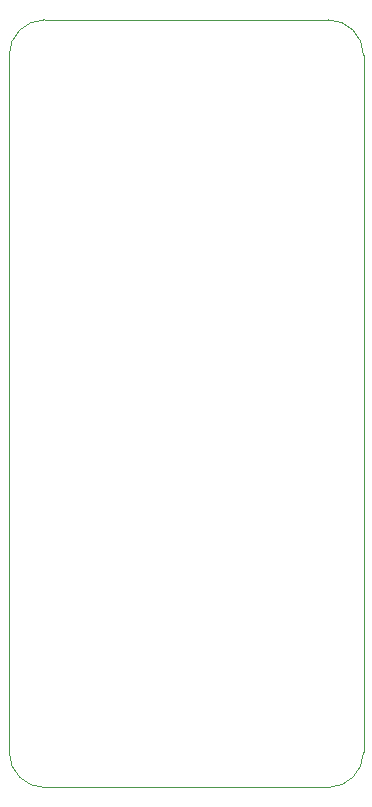
<source format=gbr>
%TF.GenerationSoftware,KiCad,Pcbnew,8.0.9*%
%TF.CreationDate,2026-01-01T18:04:30+09:00*%
%TF.ProjectId,Main,4d61696e-2e6b-4696-9361-645f70636258,rev?*%
%TF.SameCoordinates,Original*%
%TF.FileFunction,Profile,NP*%
%FSLAX46Y46*%
G04 Gerber Fmt 4.6, Leading zero omitted, Abs format (unit mm)*
G04 Created by KiCad (PCBNEW 8.0.9) date 2026-01-01 18:04:30*
%MOMM*%
%LPD*%
G01*
G04 APERTURE LIST*
%TA.AperFunction,Profile*%
%ADD10C,0.050000*%
%TD*%
G04 APERTURE END LIST*
D10*
X157000000Y-130000000D02*
X133000000Y-130000000D01*
X130000000Y-68000000D02*
G75*
G02*
X133000000Y-65000000I3000000J0D01*
G01*
X160000000Y-127000000D02*
G75*
G02*
X157000000Y-130000000I-3000000J0D01*
G01*
X157000000Y-65000000D02*
G75*
G02*
X160000000Y-68000000I0J-3000000D01*
G01*
X133000000Y-130000000D02*
G75*
G02*
X130000000Y-127000000I0J3000000D01*
G01*
X160000000Y-68000000D02*
X160000000Y-127000000D01*
X130000000Y-127000000D02*
X130000000Y-68000000D01*
X133000000Y-65000000D02*
X157000000Y-65000000D01*
M02*

</source>
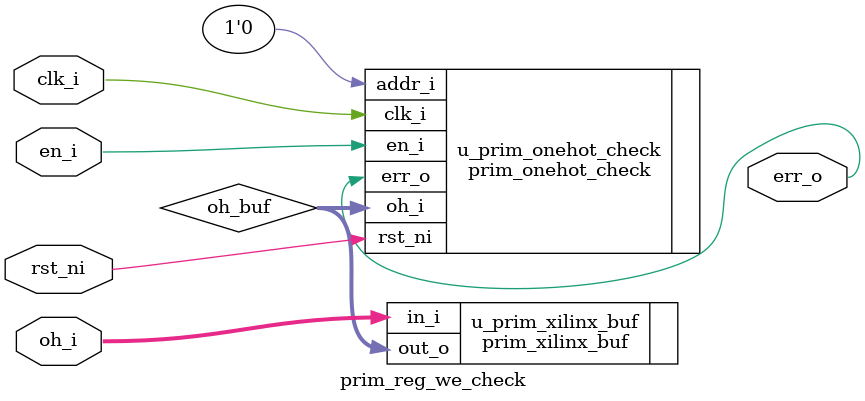
<source format=v>
module prim_reg_we_check (
	clk_i,
	rst_ni,
	oh_i,
	en_i,
	err_o
);
	parameter [31:0] OneHotWidth = 32;
	input clk_i;
	input rst_ni;
	input wire [OneHotWidth - 1:0] oh_i;
	input wire en_i;
	output wire err_o;
	wire [OneHotWidth - 1:0] oh_buf;
	prim_xilinx_buf #(.Width(OneHotWidth)) u_prim_xilinx_buf(
		.in_i(oh_i),
		.out_o(oh_buf)
	);
	function automatic integer prim_util_pkg_vbits;
		input integer value;
		prim_util_pkg_vbits = (value == 1 ? 1 : $clog2(value));
	endfunction
	prim_onehot_check #(
		.OneHotWidth(OneHotWidth),
		.AddrWidth(prim_util_pkg_vbits(OneHotWidth)),
		.EnableCheck(1),
		.AddrCheck(0),
		.StrictCheck(0)
	) u_prim_onehot_check(
		.clk_i(clk_i),
		.rst_ni(rst_ni),
		.oh_i(oh_buf),
		.addr_i(1'sb0),
		.en_i(en_i),
		.err_o(err_o)
	);
endmodule

</source>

▶ [Directions for this task] Return a copy of every line in the records that includes the string "APERTURE".

▶ [Output below]
G04 APERTURE LIST*
G04 APERTURE END LIST*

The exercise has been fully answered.